+++ TESTO DELL'ESERCIZIO

R. - Mosca ha tante ragioni per cercare – per usare un termine militaresco – di sfondare sul fronte Nord. In questo momento, anche strategicamente, c’è l’obiettivo di creare una sorta di diversione rispetto alla pressione che Mosca subisce ai confini, in primo luogo, con l’Ucraina. E poi naturalmente ci sono ragioni anche molto più concrete che riguardano i commerci, riguardano il gas, il petrolio.
D. – Qual è il valore strategico di questa richiesta?
R. – Il valore strategico sta nel fatto che il Polo Nord, a causa del surriscaldamento climatico, comincia ad essere apprezzato, almeno in linea teorica, come una nuova rotta soprattutto verso l’Asia, la stessa rotta che si fa con molti voli aerei. Quindi, questa è già una prima connotazione, visto che tra l’altro la Russia, a causa dei contrasti con l’Occidente, sta stringendo rapporti economici commerciali sempre più forti con l’Asia e con la Cina in particolare. Inoltre, c’è una questione anche di prospettiva. Gli esperti sanno che il 30 per cento del gas e il 15 per cento del petrolio non ancora esplorati, non ancora estratti, stanno sui fondali appunto del Polo Nord.
D. – Poi c’è la sfida con gli Stati Uniti e con la Nato in particolare…
R. – Prima, l’unico Paese Nato presente al Polo Nord era la Norvegia, che è la prima linea a Nord della Nato nei confronti della Russia; poi sono arrivate anche altre rivendicazioni, in particolare quella del Canada e quella della Danimarca. Sono tutte rivendicazioni, compresa quella russa, un po’ particolari, perché il Polo Nord viene rivendicato non in base alla superficie di ghiaccio o di acqua, ma in base al fondo, al fondale, che in alcuni casi si può estendere anche molto oltre la competenza marina dei singoli Stati.

++++++
+++ ESTRATTO DEI DATI

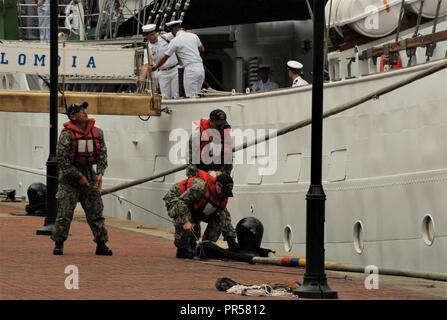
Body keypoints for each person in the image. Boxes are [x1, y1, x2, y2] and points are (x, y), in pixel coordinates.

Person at [51, 102, 112, 256]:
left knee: (95, 211)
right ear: (73, 116)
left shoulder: (98, 132)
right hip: (69, 178)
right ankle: (59, 243)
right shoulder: (66, 135)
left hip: (89, 174)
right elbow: (63, 162)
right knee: (64, 213)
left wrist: (99, 173)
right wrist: (79, 178)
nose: (84, 112)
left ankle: (101, 243)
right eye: (80, 111)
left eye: (85, 110)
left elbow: (102, 155)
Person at [163, 170, 239, 259]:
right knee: (188, 224)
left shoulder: (222, 196)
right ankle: (182, 250)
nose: (224, 195)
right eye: (223, 191)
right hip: (175, 200)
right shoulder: (200, 188)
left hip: (193, 206)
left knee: (221, 216)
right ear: (218, 185)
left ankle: (206, 246)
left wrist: (231, 240)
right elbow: (181, 203)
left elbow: (225, 217)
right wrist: (185, 221)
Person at [149, 20, 205, 98]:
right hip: (200, 68)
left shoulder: (175, 41)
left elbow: (165, 58)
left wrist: (155, 67)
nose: (172, 34)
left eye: (171, 31)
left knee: (191, 96)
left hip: (190, 70)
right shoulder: (193, 35)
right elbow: (202, 49)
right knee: (197, 94)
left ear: (173, 29)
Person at [137, 24, 179, 99]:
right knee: (165, 97)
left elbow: (178, 33)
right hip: (162, 73)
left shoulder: (165, 37)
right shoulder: (148, 49)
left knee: (176, 95)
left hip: (174, 70)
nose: (155, 36)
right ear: (147, 37)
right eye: (151, 35)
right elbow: (146, 65)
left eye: (155, 33)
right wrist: (141, 79)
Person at [187, 109, 233, 178]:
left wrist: (226, 175)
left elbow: (228, 157)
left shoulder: (225, 133)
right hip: (201, 170)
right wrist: (192, 178)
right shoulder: (197, 135)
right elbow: (192, 160)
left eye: (222, 124)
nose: (221, 127)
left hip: (218, 170)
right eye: (218, 124)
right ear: (211, 121)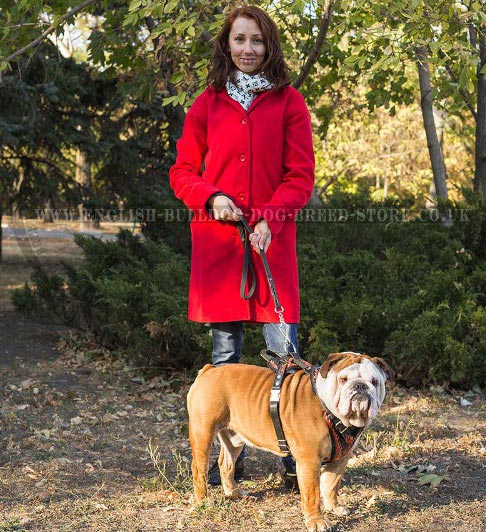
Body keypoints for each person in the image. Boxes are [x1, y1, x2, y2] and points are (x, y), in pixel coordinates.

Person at [169, 5, 315, 487]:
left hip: (272, 247)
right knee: (226, 359)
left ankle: (297, 464)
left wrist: (272, 217)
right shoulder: (206, 104)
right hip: (221, 250)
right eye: (239, 40)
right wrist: (210, 198)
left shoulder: (290, 102)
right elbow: (183, 172)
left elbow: (300, 176)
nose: (248, 49)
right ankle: (226, 466)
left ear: (269, 45)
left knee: (285, 359)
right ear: (226, 45)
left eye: (257, 40)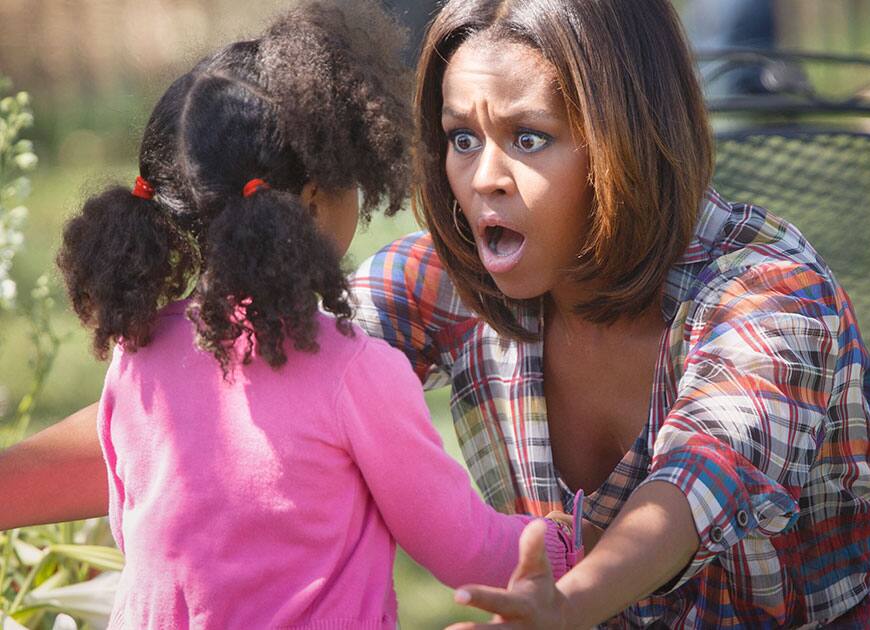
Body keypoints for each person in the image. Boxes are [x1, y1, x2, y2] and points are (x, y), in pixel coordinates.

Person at [0, 0, 870, 628]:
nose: (483, 179)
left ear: (624, 139)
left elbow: (693, 486)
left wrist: (566, 602)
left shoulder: (766, 291)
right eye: (458, 137)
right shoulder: (450, 274)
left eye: (528, 136)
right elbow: (234, 398)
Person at [36, 2, 583, 628]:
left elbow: (138, 533)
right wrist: (569, 544)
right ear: (318, 199)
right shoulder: (357, 373)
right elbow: (466, 549)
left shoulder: (138, 357)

++++++

• **CONSEGNA**: Secondo il testo sul Polo Nord, quale percentuale del gas non ancora estratto si trova sui fondali del Polo Nord?

• **RISPOSTA**: Il 30 per cento.